GIVEN EXERCISE – Return every line of the records below that contains the string "collection", matching case exactly.

[Lines of data]
%%

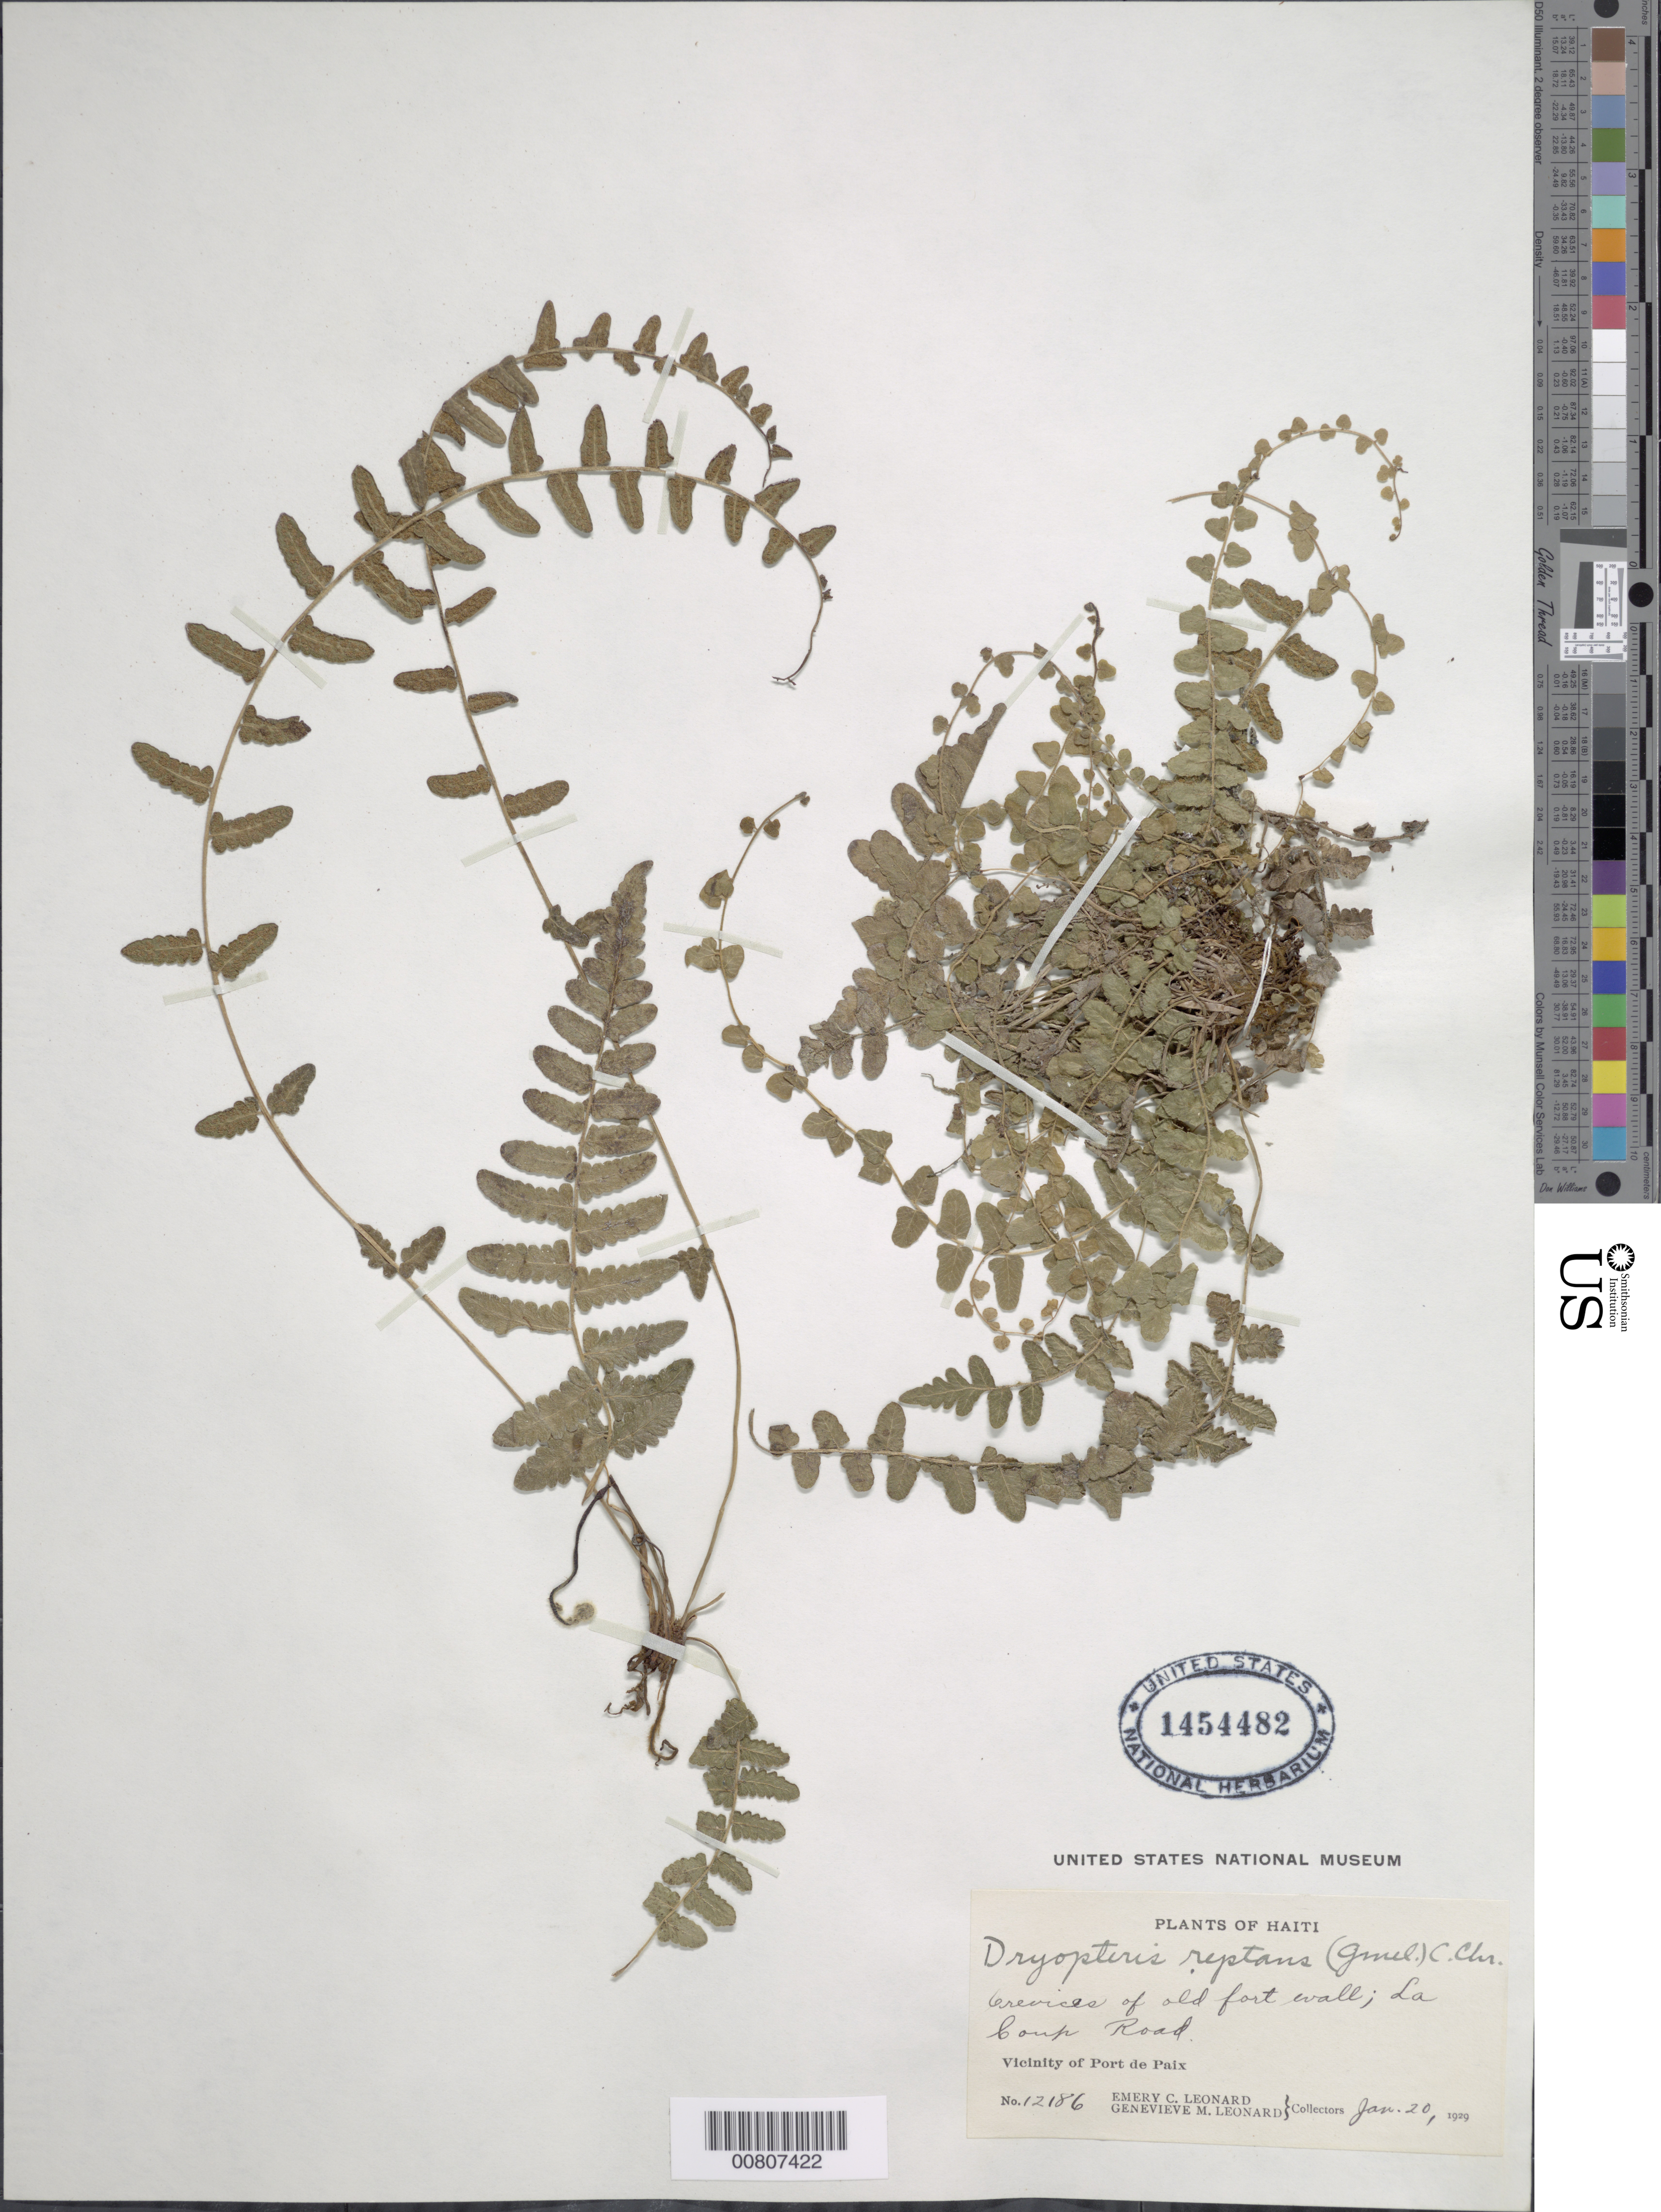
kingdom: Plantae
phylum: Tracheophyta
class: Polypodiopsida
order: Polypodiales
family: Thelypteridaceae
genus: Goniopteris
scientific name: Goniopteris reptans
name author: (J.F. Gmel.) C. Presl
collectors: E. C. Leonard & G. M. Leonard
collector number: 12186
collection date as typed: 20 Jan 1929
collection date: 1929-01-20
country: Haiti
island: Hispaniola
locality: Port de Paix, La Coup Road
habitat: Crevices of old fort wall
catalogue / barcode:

%%

SOLUTION TO THIS EXERCISE –
collection date as typed: 20 Jan 1929
collection date: 1929-01-20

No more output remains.